__What the exercise asks__: Only the lines below between the ones containing "left elbow: (212, 164)" and "nose: (224, 121)", inclusive, are to be reproduced, each exactly as it stands.

__Records to use__:
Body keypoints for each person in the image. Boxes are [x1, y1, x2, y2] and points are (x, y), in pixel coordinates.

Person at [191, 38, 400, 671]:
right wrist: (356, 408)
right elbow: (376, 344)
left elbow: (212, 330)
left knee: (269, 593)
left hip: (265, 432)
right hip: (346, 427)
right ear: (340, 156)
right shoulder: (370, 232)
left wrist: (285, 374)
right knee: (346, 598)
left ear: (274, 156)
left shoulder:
* * *
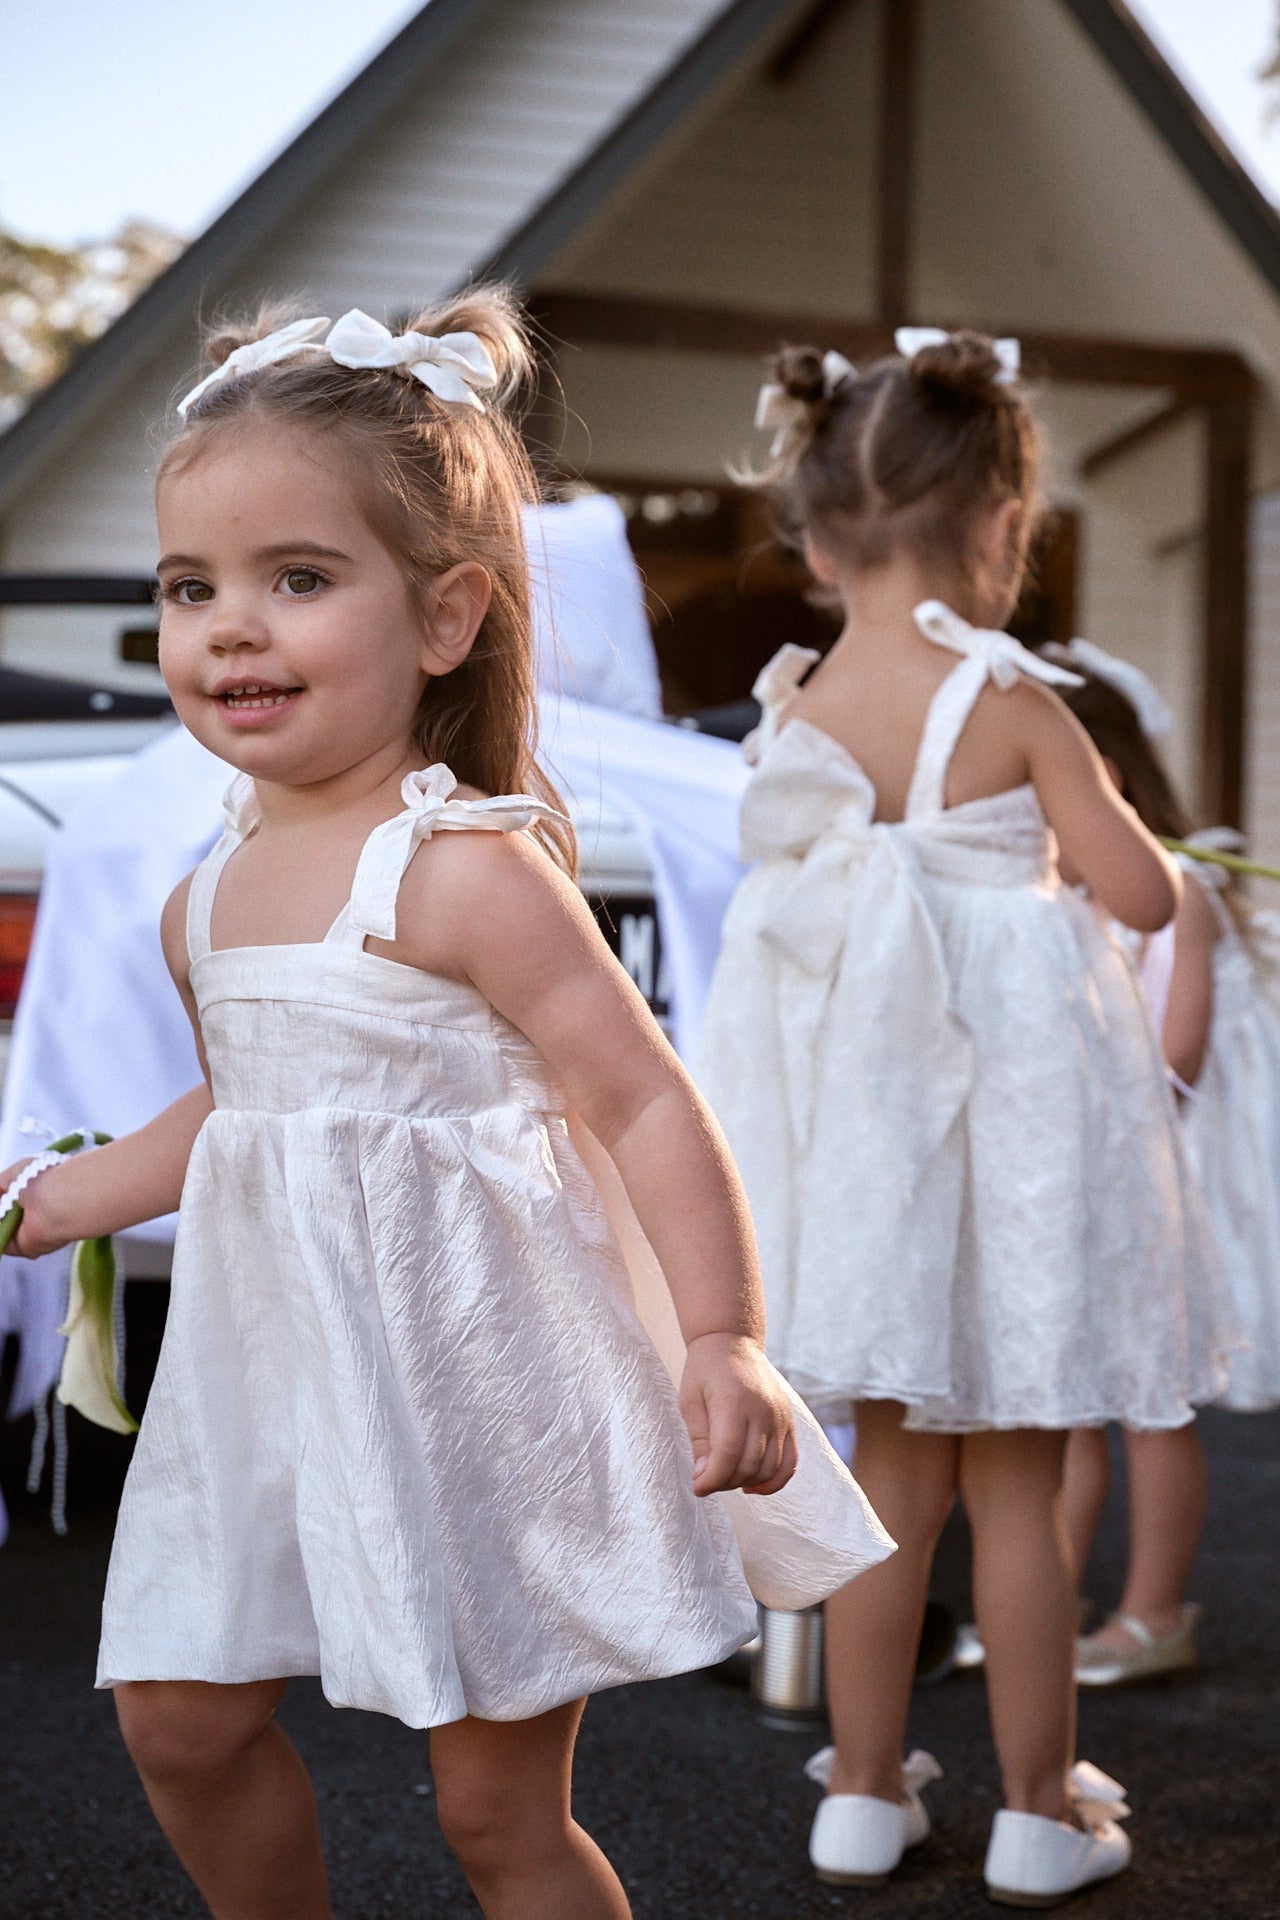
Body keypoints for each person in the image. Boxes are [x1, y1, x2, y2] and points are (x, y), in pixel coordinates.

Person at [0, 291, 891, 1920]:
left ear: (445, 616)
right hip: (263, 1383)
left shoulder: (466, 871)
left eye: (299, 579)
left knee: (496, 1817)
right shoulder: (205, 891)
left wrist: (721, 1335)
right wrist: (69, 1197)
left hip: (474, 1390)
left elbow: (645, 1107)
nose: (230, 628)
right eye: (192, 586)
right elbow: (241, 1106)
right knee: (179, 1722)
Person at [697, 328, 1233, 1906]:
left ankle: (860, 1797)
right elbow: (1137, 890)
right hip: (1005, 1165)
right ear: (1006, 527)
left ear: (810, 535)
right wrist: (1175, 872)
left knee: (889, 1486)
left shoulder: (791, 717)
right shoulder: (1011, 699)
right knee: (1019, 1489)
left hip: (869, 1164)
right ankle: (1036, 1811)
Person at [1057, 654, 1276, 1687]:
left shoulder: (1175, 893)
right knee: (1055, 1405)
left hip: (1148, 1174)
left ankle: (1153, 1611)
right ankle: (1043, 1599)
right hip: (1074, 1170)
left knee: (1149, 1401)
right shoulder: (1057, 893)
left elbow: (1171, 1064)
---
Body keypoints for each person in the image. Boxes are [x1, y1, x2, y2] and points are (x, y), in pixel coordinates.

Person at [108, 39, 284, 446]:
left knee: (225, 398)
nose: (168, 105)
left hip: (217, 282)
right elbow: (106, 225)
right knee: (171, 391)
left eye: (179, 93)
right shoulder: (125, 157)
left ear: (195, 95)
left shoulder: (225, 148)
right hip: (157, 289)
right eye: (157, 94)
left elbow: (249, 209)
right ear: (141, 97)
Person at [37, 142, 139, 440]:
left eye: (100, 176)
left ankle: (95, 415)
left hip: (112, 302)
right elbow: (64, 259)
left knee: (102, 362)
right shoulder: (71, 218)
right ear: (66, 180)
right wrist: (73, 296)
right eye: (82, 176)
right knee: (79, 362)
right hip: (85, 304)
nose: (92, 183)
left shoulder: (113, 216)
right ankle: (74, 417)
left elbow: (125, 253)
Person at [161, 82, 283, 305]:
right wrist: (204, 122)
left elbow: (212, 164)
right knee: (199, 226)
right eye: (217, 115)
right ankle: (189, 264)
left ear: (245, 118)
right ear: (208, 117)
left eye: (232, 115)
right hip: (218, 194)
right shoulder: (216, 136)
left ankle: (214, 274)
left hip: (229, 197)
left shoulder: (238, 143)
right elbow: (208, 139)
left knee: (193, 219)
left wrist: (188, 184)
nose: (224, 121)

__Exercise answer__:
left elbow: (212, 164)
right knee: (199, 226)
right eye: (217, 115)
right ankle: (189, 264)
left ear: (245, 118)
right ear: (208, 117)
left eye: (232, 115)
right hip: (218, 194)
right shoulder: (216, 136)
left ankle: (214, 274)
left hip: (229, 197)
left shoulder: (238, 143)
right elbow: (208, 139)
left knee: (193, 219)
left wrist: (188, 184)
nose: (224, 121)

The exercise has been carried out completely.